Y en esa situación, a los liberales de toda clase y condición no les/nos importó servir de ariete en la lucha ideológica y política, frente a los que tan bien conocíamos, por haber sido durante más o menos tiempo compañeros de viaje.
Los de “la pata del Cid”, sin dejar de mantener las distancias y convencidos de que de todas formas los novatos en la derecha no dejábamos de ser unos advenedizos, se dejaban querer por la situación. Al fin y al cabo, ellos a lo suyo: a chupar del trabajo y dedicación de otros, que parecía que no les importaba que les partieran la cara.
Pero todo tiene un límite. Y en nuestra historia, un límite trágico: el 11 de marzo de 2004. Sin perjuicio de otras consideraciones, lo que ahora me importa es la reacción de la derecha “pata del Cid”, ante lo que podría avecinarse si se acometía una investigación a la altura del crimen: que se investigue lo que haga falta, eso sí, no más allá de los límites de los aparatos del Estado que pudieran tener algo que ver en la tragedia, de una u otra forma. Carcundia criminal, estatista y acomodaticia en su máxima expresión.
Y en esas estábamos, cuando de nuevo apareció el ABC, como punta de lanza de la traición a la base social de la nueva derecha política que se había conformado, no al amparo del tan cacareado giro al centro, sino al amparo de unas ideas sencillas en su complejidad: el individuo y las instituciones intemporales en las que se desenvuelve es lo que importa y la Ley si pretende merecerse ese nombre, servirá al interés general.
Como decía, el ABC, con nuevo director y nuevo dueño, pero con idénticas costumbres, se dedicó, aunque con más talento que Ansón, a lo que parecía de máxima prioridad: hay que cargarse a Jiménez Losantos y a toda la patulea de liberales asilvestrados, hijos de zapateros remendones y maestras de escuela que tiene detrás, porque está visto que ya no nos sirve.
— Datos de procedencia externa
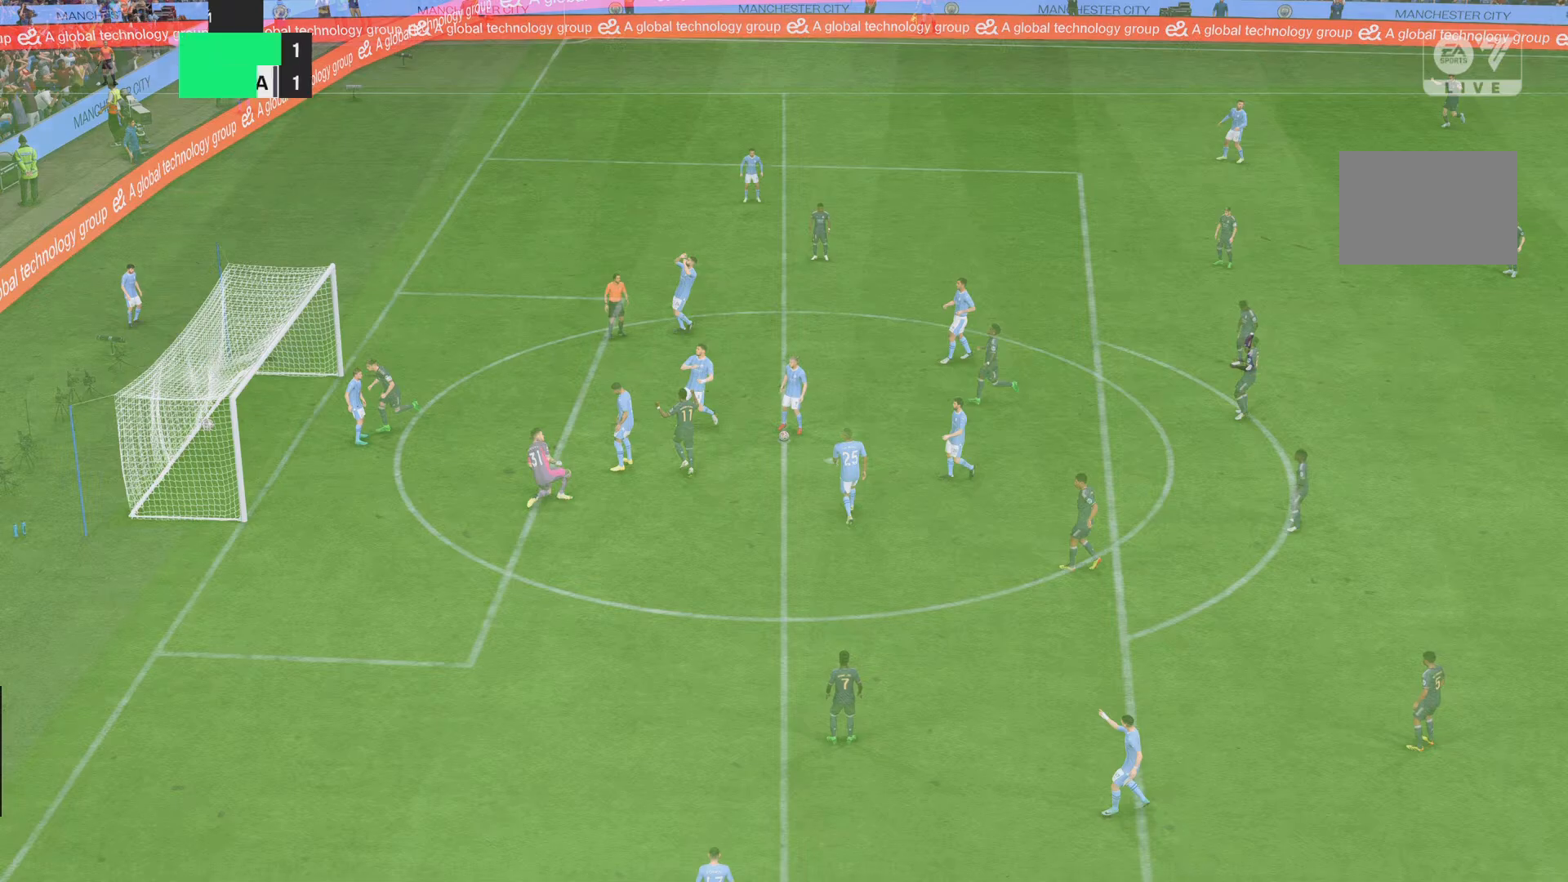
Gameplay with a controller (PlayStation layout); each line is a JSON object with the inputs held at the frame after it. "events" lists button and stick changes between this image and that frame as [ms after this image, input, new state], when the widget could be followed in between. Not read: L3 R3.
{"buttons": [], "left_stick": "center", "right_stick": "center", "events": [[33, "CROSS", "up"], [166, "CROSS", "down"], [300, "CROSS", "up"]]}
Al fin y al cabo, volvemos a estar en el machito, de la mano de estos falangistas segundones, disfrazados de rojos.
Como no podía ser de otra forma, apareció en escena el niño mimado de los de la “pata del Cid”: Alberto Ruiz Gallardón, Alcalde de Madrid, por la gracia de Dios y ahijado político de quién, Fraga, por caberle el Estado en la cabeza, no le cabe otra cosa y sucedió lo que tenía que suceder.
De modo que en esas estamos, en una deriva nacional sin precedentes y el partido que obtuvo más de diez millones de votos en las últimas elecciones, renunciando al apoyo de los únicos que se muestran prestos a librar la batalla en todos los frentes que haga falta.
Lo cual, por otra parte, me parece magnífico: quien quiera peces que se moje su estupendísimo, respetabilísimo y agujereadísimo culo.